Task to complete: Up to and including the line that holds "index dip: (221, 596)", print the data exactly from its first line; do not print the pictures.

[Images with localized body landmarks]

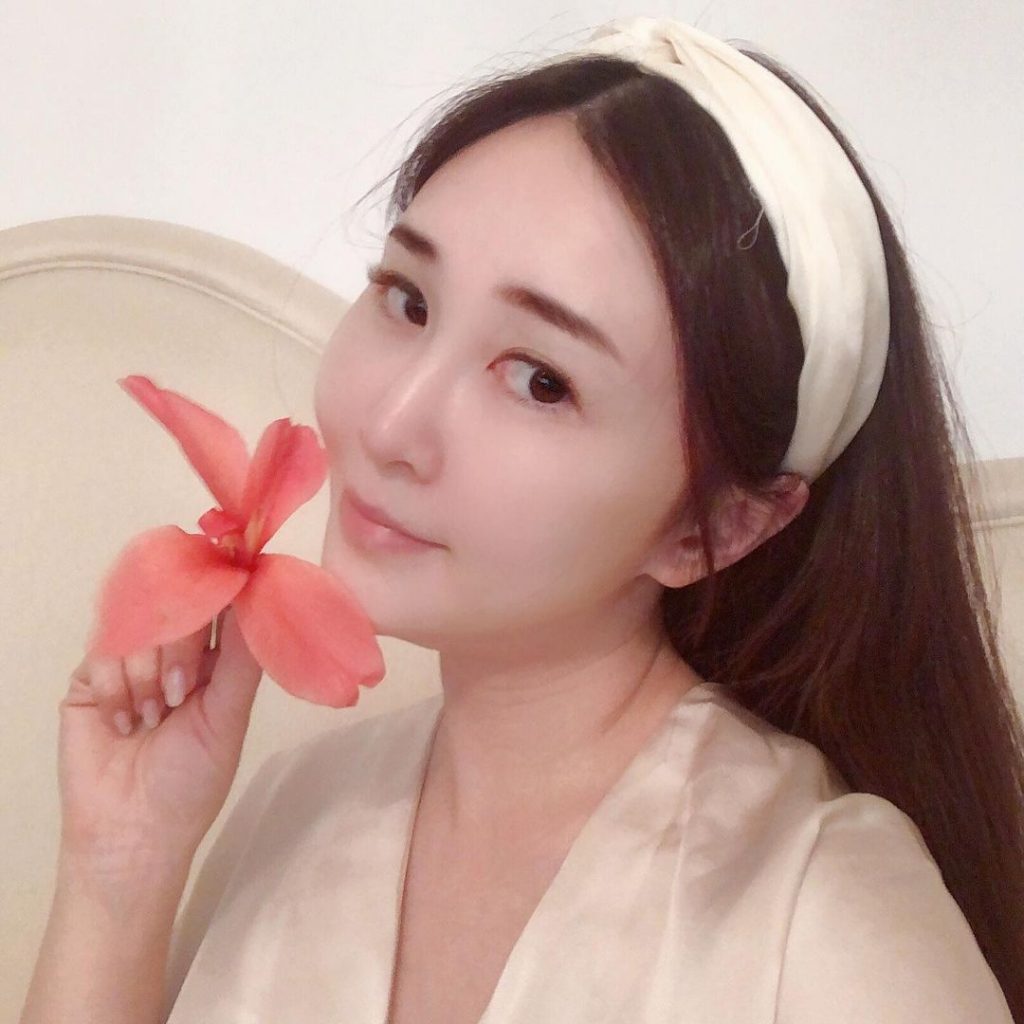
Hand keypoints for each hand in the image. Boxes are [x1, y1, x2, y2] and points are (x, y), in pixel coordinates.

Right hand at [57, 607, 262, 876]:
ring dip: (146, 674)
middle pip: (177, 608)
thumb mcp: (229, 718)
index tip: (224, 588)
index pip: (220, 606)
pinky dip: (115, 687)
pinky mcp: (91, 678)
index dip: (221, 596)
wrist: (134, 832)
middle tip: (179, 693)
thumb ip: (242, 659)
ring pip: (137, 627)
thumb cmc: (192, 781)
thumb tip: (258, 600)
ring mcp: (131, 663)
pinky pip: (101, 652)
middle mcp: (174, 654)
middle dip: (180, 647)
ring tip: (152, 720)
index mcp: (215, 660)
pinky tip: (123, 724)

Output of the task:
Hand keypoints for each hand in the image. Boxes are [x1, y1, x2, y2] and points are (x, y), in pixel coordinates.

Right hand at [57, 607, 262, 876]:
ring dip: (146, 674)
middle pip: (177, 608)
thumb mcp: (229, 718)
index tip: (224, 588)
index pip: (220, 606)
pinky dip: (115, 687)
pinky mcp: (91, 678)
index dip: (221, 596)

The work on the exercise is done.